ON-OFF mechanism of a fluorescent sensor for the detection of Zn(II), Cd(II), and Cu(II)transition metal ions.

An ab initio multiconfigurational (CASPT2//CASSCF) approach has been employed to map radiative and nonradiative relaxation pathways for a cyclam-methylbenzimidazole fluorescent sensor and its metal ion (Zn(2+), Cd(2+), and Cu(2+)) complexes to provide an universal understanding of ON-OFF fluorescent mechanisms for the selective identification of these metal ions. The photoinduced electron transfer (PET) between the receptor and the signaling unit is quantitatively attributed for the first time to a newly generated transition of S0→SCT((1)nπ*), which is a typical (1)nπ* excitation but exhibits a significant charge transfer character and zwitterionic radical configuration.
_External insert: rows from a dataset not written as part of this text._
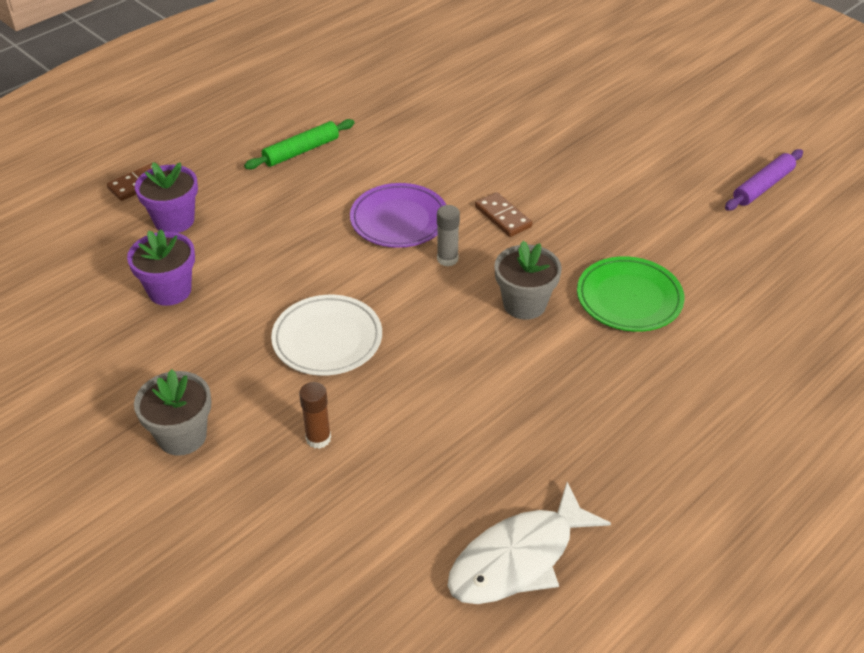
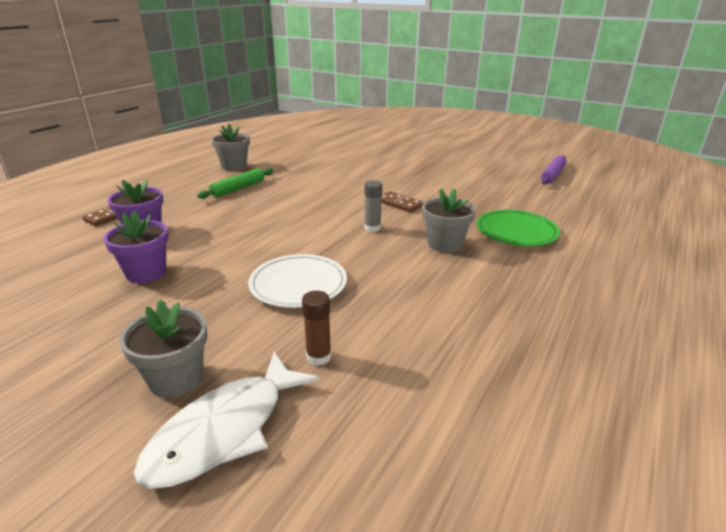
camera: 15 degrees left, 15 degrees down
purple plate [350,183,446,248] -> none
white fish [447,482,611,604] -> white fish moved to [134,352,319,489]
none -> grey flower pot [211,124,250,171]

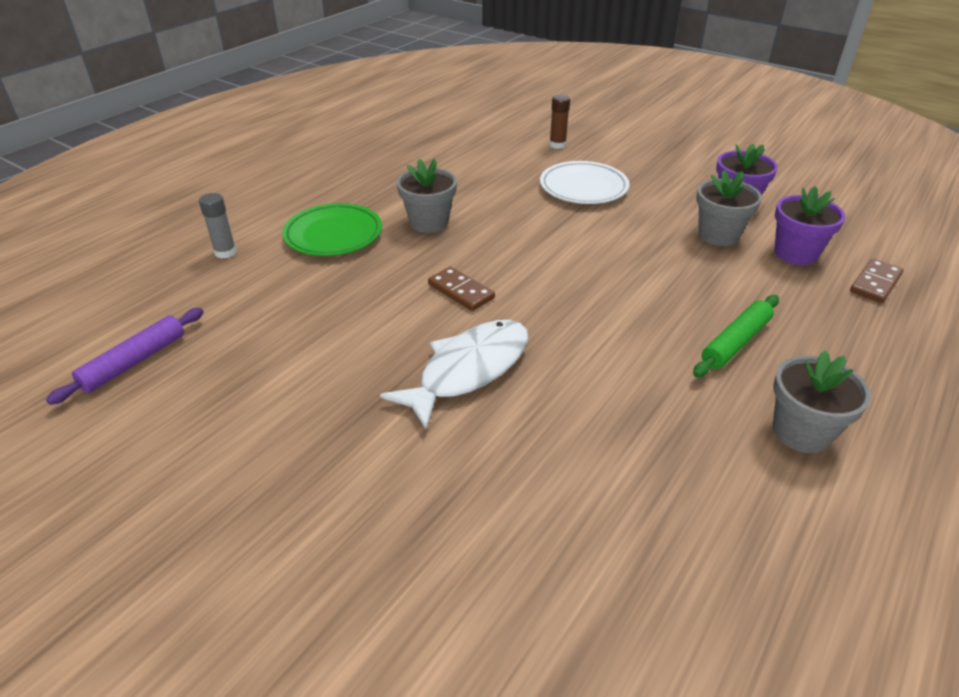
camera: 175 degrees left, 10 degrees up
grey flower pot [119,300,208,398] -> grey flower pot moved to [696,170,762,246]
white fish [134,352,319,489] -> white fish moved to [380,320,529,430]
grey glue stick [364,180,382,232] -> grey glue stick moved to [199,193,237,258]

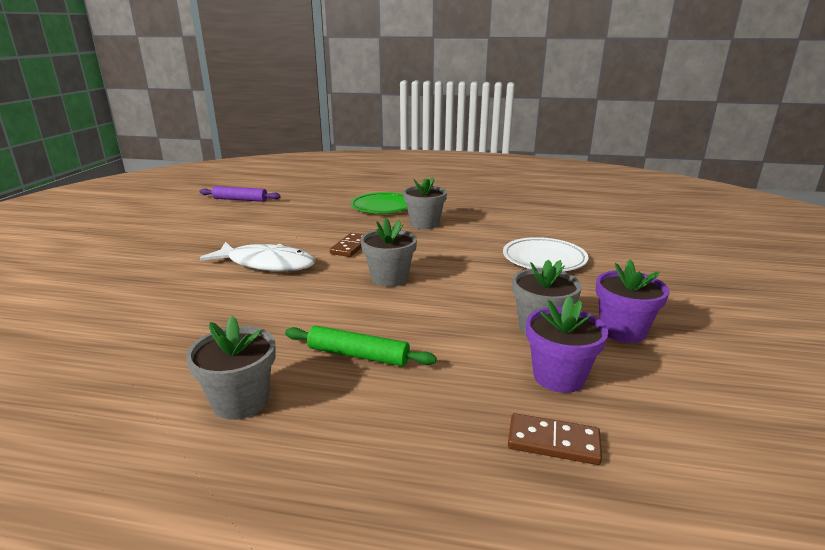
camera: 65 degrees right, 15 degrees down
grey glue stick [199,193,237,258] -> none
brown glue stick [549,95,570,149] -> none
none -> grey flower pot [361,218,417,287]

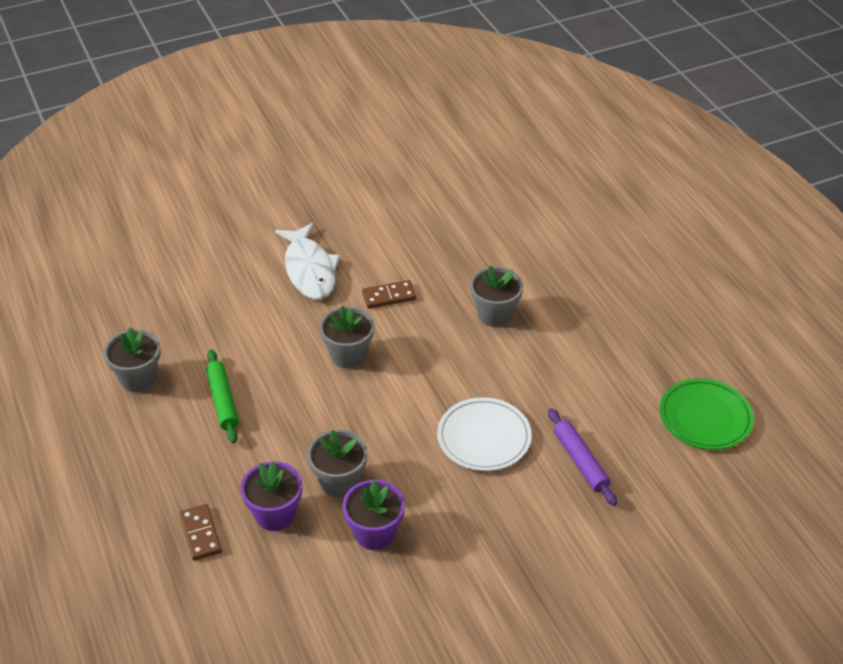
camera: 55 degrees right, 20 degrees up
purple rolling pin [200,186,281,202] -> purple rolling pin moved to [548,408,617,506]
green plate [350,192,407,213] -> green plate moved to [660,378,754,450]

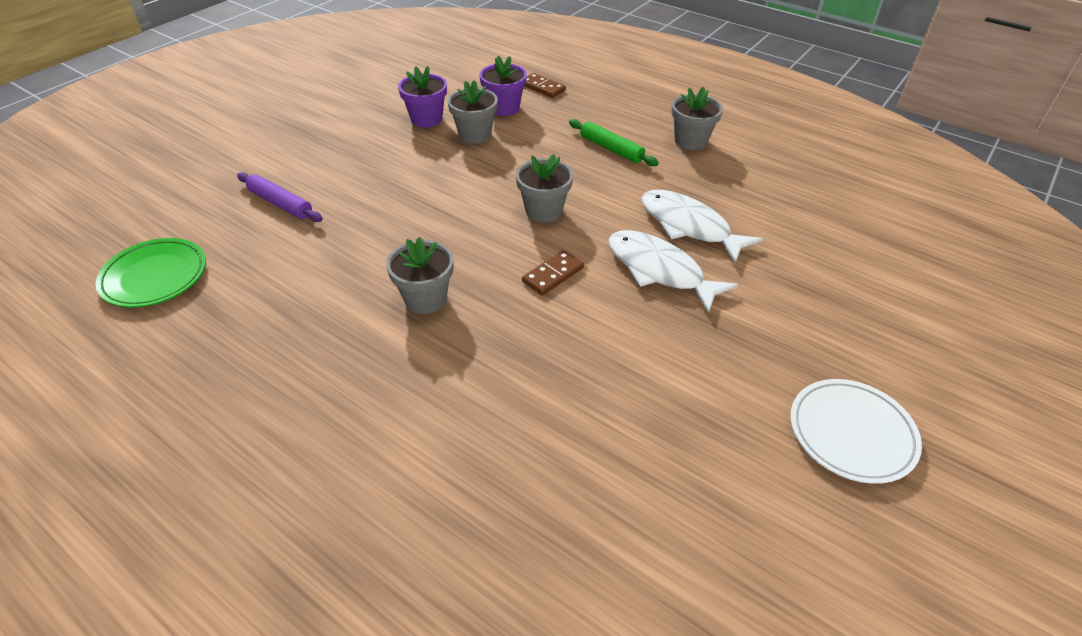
camera: 150 degrees right, 0 degrees up
white plate [437,397,531,471] -> white plate moved to [790,379,922,484]
none -> white fish [642,190,762,263]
The present study contributes the two theoretical models of the competitive coexistence of radiative/nonradiative decay channel in (1)ππ*/SCT((1)nπ*) states for the detection of metal ions with d(10) configuration (i.e., Zn(2+), Cd(2+), etc.) and a downhill ladder relaxation pathway through multi nona-diabatic relays for the probing of d(9) cations (Cu(2+), etc.). These computational results will establish a benchmark for ON-OFF mechanisms of a fluorescent sensor that coordinates various transition metal ions with different electron configuration and radius.